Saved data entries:
******
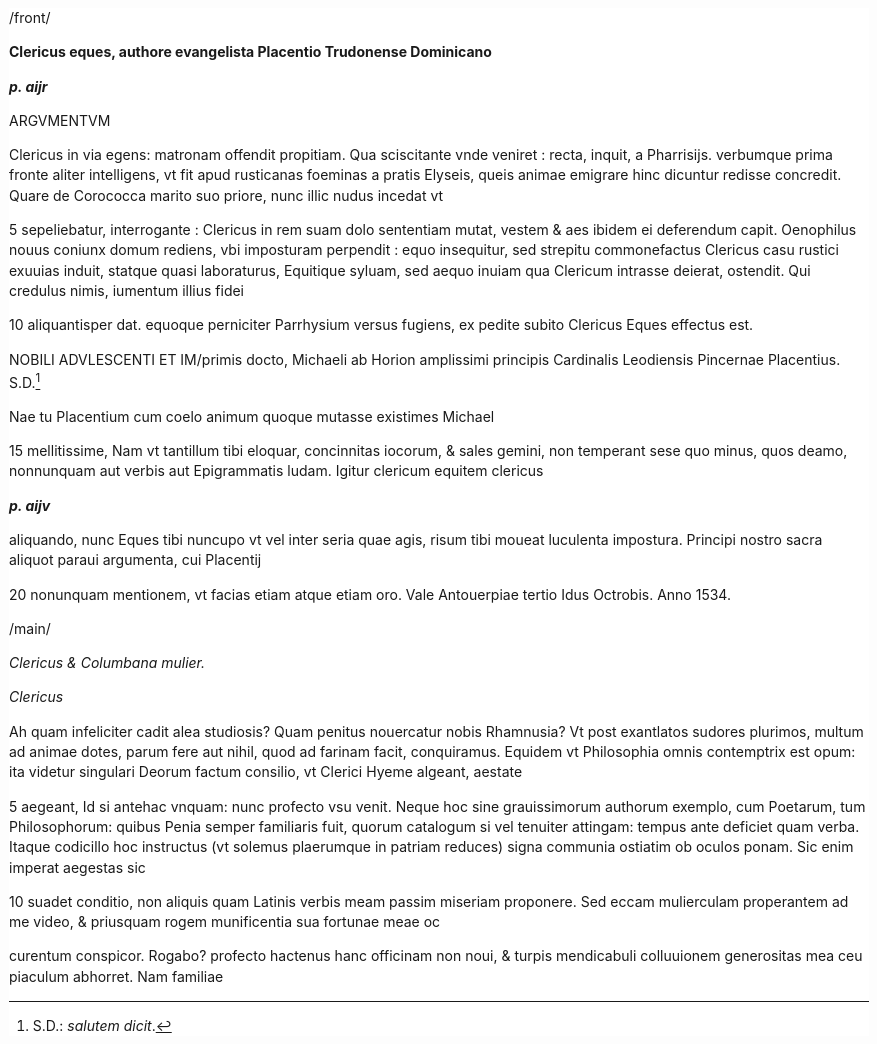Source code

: /front/

**Clericus eques, authore evangelista Placentio Trudonense Dominicano**

***p. aijr***

ARGVMENTVM

Clericus in via egens: matronam offendit propitiam. Qua sciscitante vnde veniret : recta, inquit, a Pharrisijs. verbumque prima fronte aliter intelligens, vt fit apud rusticanas foeminas a pratis Elyseis, queis animae emigrare hinc dicuntur redisse concredit. Quare de Corococca marito suo priore, nunc illic nudus incedat vt

5 sepeliebatur, interrogante : Clericus in rem suam dolo sententiam mutat, vestem & aes ibidem ei deferendum capit. Oenophilus nouus coniunx domum rediens, vbi imposturam perpendit : equo insequitur, sed strepitu commonefactus Clericus casu rustici exuuias induit, statque quasi laboraturus, Equitique syluam, sed aequo inuiam qua Clericum intrasse deierat, ostendit. Qui credulus nimis, iumentum illius fidei

10 aliquantisper dat. equoque perniciter Parrhysium versus fugiens, ex pedite subito Clericus Eques effectus est.

NOBILI ADVLESCENTI ET IM/primis docto, Michaeli ab Horion amplissimi principis Cardinalis Leodiensis Pincernae Placentius. S.D.[^1]

Nae tu Placentium cum coelo animum quoque mutasse existimes Michael

15 mellitissime, Nam vt tantillum tibi eloquar, concinnitas iocorum, & sales gemini, non temperant sese quo minus, quos deamo, nonnunquam aut verbis aut Epigrammatis ludam. Igitur clericum equitem clericus

***p. aijv***

aliquando, nunc Eques tibi nuncupo vt vel inter seria quae agis, risum tibi moueat luculenta impostura. Principi nostro sacra aliquot paraui argumenta, cui Placentij

20 nonunquam mentionem, vt facias etiam atque etiam oro. Vale Antouerpiae tertio Idus Octrobis. Anno 1534.

/main/

*Clericus & Columbana mulier.*

*Clericus*

Ah quam infeliciter cadit alea studiosis? Quam penitus nouercatur nobis Rhamnusia? Vt post exantlatos sudores plurimos, multum ad animae dotes, parum fere aut nihil, quod ad farinam facit, conquiramus. Equidem vt Philosophia omnis contemptrix est opum: ita videtur singulari Deorum factum consilio, vt Clerici Hyeme algeant, aestate

5 aegeant, Id si antehac vnquam: nunc profecto vsu venit. Neque hoc sine grauissimorum authorum exemplo, cum Poetarum, tum Philosophorum: quibus Penia semper familiaris fuit, quorum catalogum si vel tenuiter attingam: tempus ante deficiet quam verba. Itaque codicillo hoc instructus (vt solemus plaerumque in patriam reduces) signa communia ostiatim ob oculos ponam. Sic enim imperat aegestas sic

10 suadet conditio, non aliquis quam Latinis verbis meam passim miseriam proponere. Sed eccam mulierculam properantem ad me video, & priusquam rogem munificentia sua fortunae meae oc

curentum conspicor. Rogabo? profecto hactenus hanc officinam non noui, & turpis mendicabuli colluuionem generositas mea ceu piaculum abhorret. Nam familiae


[^1]: S.D.: *salutem dicit*.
******
_Exercise objective_.
Reproduce the source text of every row above verbatim, leaving out the pictures.

_Result_.
Source code

: /front/

**Clericus eques, authore evangelista Placentio Trudonense Dominicano**

***p. aijr***

ARGVMENTVM

Clericus in via egens: matronam offendit propitiam. Qua sciscitante vnde veniret : recta, inquit, a Pharrisijs. verbumque prima fronte aliter intelligens, vt fit apud rusticanas foeminas a pratis Elyseis, queis animae emigrare hinc dicuntur redisse concredit. Quare de Corococca marito suo priore, nunc illic nudus incedat vt

5 sepeliebatur, interrogante : Clericus in rem suam dolo sententiam mutat, vestem & aes ibidem ei deferendum capit. Oenophilus nouus coniunx domum rediens, vbi imposturam perpendit : equo insequitur, sed strepitu commonefactus Clericus casu rustici exuuias induit, statque quasi laboraturus, Equitique syluam, sed aequo inuiam qua Clericum intrasse deierat, ostendit. Qui credulus nimis, iumentum illius fidei

10 aliquantisper dat. equoque perniciter Parrhysium versus fugiens, ex pedite subito Clericus Eques effectus est.

NOBILI ADVLESCENTI ET IM/primis docto, Michaeli ab Horion amplissimi principis Cardinalis Leodiensis Pincernae Placentius. S.D.[^1]

Nae tu Placentium cum coelo animum quoque mutasse existimes Michael

15 mellitissime, Nam vt tantillum tibi eloquar, concinnitas iocorum, & sales gemini, non temperant sese quo minus, quos deamo, nonnunquam aut verbis aut Epigrammatis ludam. Igitur clericum equitem clericus

***p. aijv***

aliquando, nunc Eques tibi nuncupo vt vel inter seria quae agis, risum tibi moueat luculenta impostura. Principi nostro sacra aliquot paraui argumenta, cui Placentij

20 nonunquam mentionem, vt facias etiam atque etiam oro. Vale Antouerpiae tertio Idus Octrobis. Anno 1534.

/main/

*Clericus & Columbana mulier.*

*Clericus*

Ah quam infeliciter cadit alea studiosis? Quam penitus nouercatur nobis Rhamnusia? Vt post exantlatos sudores plurimos, multum ad animae dotes, parum fere aut nihil, quod ad farinam facit, conquiramus. Equidem vt Philosophia omnis contemptrix est opum: ita videtur singulari Deorum factum consilio, vt Clerici Hyeme algeant, aestate

5 aegeant, Id si antehac vnquam: nunc profecto vsu venit. Neque hoc sine grauissimorum authorum exemplo, cum Poetarum, tum Philosophorum: quibus Penia semper familiaris fuit, quorum catalogum si vel tenuiter attingam: tempus ante deficiet quam verba. Itaque codicillo hoc instructus (vt solemus plaerumque in patriam reduces) signa communia ostiatim ob oculos ponam. Sic enim imperat aegestas sic

10 suadet conditio, non aliquis quam Latinis verbis meam passim miseriam proponere. Sed eccam mulierculam properantem ad me video, & priusquam rogem munificentia sua fortunae meae oc

curentum conspicor. Rogabo? profecto hactenus hanc officinam non noui, & turpis mendicabuli colluuionem generositas mea ceu piaculum abhorret. Nam familiae


[^1]: S.D.: *salutem dicit*.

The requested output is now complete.